The central question is if a reasonable decision on whether to hold the Games or not is at all possible. It is unlikely that we will see a peacefully intellectual resolution to this question, because there are, literally, as many preferences about holding the Games or not as there are people.

The vast majority of the Japanese population (more than 80 percent) want the Games either cancelled or postponed, according to a recent poll, as a new wave of infections hit Japan since April and because of the slow pace of vaccinations - so far only about 6% of the population has been vaccinated.

For Japan's leaders, cancellation may not even be an option, as Beijing has the 2022 Winter Olympics, which will almost certainly go ahead as planned, and Tokyo's games desertion would be a national loss of face.

For organizers, the financial impact of canceling the Games, even with insurance payouts, could be considerable, given that close to 75% of the International Olympic Committee (IOC)'s total funding comes from broadcasting rights. If Tokyo was to break the contract with IOC and cancel the event, the risks and losses would fall on the Japanese side.

On other financial issues, insurance companies may also face a USD 2-3bn loss if the Olympics are canceled, amounting to the largest ever claim in the global event cancellation market, according to Reuters.

Corporate sponsors and global firms are weighing the financial and reputational consequences on their brands of tightening their ties with this controversial event, and some may even be calling for another delay.

Finally, the real heroes of the Games, the athletes, are equally busy at reaching their peak-performance, as they are worried that all their efforts may be put in vain, and they may lose their once-in-a-lifetime-opportunity to participate in the Olympics.

Even appointing one representative for each of the groups above, and setting up a committee for deciding on whether to hold the Games or not, or to just hold the Games with some restrictions, looks like a Herculean effort.

In fact, a famous result in economic theory, Arrow's Impossibility Theorem, proves that no reasonable and fair voting system can result in sensible results. This finding is startling, but not as paradoxical as it may appear at first sight.

Arrow hits the bull's eye

Ken Arrow's theorem lies at the heart of understanding how a committee or a government use individual preferences as inputs from which decisions are determined.

For dictators, it is easy: the leader’s preferences lead to action. Other cases are far more complex.

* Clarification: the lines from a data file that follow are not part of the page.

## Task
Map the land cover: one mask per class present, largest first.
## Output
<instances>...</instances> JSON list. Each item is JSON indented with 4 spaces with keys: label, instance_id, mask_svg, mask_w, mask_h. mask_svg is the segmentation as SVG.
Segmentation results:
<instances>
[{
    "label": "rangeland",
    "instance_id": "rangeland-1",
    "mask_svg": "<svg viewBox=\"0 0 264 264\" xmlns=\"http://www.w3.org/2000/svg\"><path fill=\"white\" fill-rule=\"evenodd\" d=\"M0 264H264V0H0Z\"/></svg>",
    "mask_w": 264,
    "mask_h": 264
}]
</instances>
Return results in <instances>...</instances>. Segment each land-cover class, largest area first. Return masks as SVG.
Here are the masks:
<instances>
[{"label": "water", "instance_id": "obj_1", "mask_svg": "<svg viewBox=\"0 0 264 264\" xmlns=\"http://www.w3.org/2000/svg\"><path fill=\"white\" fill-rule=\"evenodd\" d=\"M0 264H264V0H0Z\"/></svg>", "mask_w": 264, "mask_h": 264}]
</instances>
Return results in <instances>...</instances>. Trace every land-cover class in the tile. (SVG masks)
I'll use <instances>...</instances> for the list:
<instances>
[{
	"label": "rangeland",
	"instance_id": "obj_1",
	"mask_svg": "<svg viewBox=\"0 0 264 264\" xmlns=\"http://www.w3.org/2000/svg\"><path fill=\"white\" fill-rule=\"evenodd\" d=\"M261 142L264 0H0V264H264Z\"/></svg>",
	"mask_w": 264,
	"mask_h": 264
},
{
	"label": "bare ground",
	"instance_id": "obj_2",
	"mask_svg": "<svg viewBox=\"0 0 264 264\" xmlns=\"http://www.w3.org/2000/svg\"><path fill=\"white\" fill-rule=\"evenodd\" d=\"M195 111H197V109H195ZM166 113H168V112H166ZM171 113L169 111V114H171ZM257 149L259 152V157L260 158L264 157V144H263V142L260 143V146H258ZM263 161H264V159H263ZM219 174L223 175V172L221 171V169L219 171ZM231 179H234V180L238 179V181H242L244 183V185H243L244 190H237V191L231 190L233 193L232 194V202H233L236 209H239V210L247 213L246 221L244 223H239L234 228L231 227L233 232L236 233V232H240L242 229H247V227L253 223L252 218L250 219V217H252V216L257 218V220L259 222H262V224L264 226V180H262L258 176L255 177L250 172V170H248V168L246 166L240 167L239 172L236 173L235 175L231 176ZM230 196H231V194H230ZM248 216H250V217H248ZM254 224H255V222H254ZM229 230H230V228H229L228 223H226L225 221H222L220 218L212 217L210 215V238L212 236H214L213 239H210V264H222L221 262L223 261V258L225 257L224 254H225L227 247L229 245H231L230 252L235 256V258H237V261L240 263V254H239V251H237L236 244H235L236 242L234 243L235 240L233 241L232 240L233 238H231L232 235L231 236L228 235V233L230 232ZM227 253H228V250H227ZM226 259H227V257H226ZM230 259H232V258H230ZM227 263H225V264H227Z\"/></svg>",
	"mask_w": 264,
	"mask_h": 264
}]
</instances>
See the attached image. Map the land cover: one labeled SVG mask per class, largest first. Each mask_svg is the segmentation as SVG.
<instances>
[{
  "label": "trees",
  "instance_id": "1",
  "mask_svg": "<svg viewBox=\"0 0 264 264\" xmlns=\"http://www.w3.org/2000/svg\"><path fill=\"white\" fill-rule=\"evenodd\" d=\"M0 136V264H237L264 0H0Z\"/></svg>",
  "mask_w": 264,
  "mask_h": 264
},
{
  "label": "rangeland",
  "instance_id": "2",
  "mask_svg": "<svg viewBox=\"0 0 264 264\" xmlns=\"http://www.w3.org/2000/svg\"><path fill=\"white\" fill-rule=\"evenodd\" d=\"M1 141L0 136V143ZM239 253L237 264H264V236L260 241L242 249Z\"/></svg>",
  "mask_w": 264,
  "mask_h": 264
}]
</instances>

Intuitively, democracies aspire to assign equal weight to voters, as 'one person, one vote' is a good principle. The problem is evaluating the results of the decision, taking into account the intensity of people's feelings about the issue at stake and also ensuring the decision is reasonable.

Arrow's results demonstrate that no procedure can aggregate individual preferences in a way that meets all objectives in all cases. A perfect voting system does not exist. Only dictatorship would avoid inconsistencies, of course at the price of an extreme sacrifice of participatory decisions in politics.

Will the bearer of the torch reach the cauldron in Tokyo?

Pic 12

Source: olympics.com

Tokyo 2020 offers a dramatic representation of the issues at stake. The Japanese population's preference for the cancellation or the further delay of the Games is in contrast with leaders, organizers, corporate sponsors and athletes' preference for going ahead with the Olympics in July. At the time of writing, the Games will go ahead as planned with spectator limit set at 10'000 people at all venues and unchanged program for the competitions.

In Athens, democracy was born more than 2'500 years ago and, in Olympia, the Olympic Games came into being 3'000 years ago. Only one gold medal will be awarded in Tokyo 2020: either to the Games or to democracy. The jury is out on whether democracy will succeed.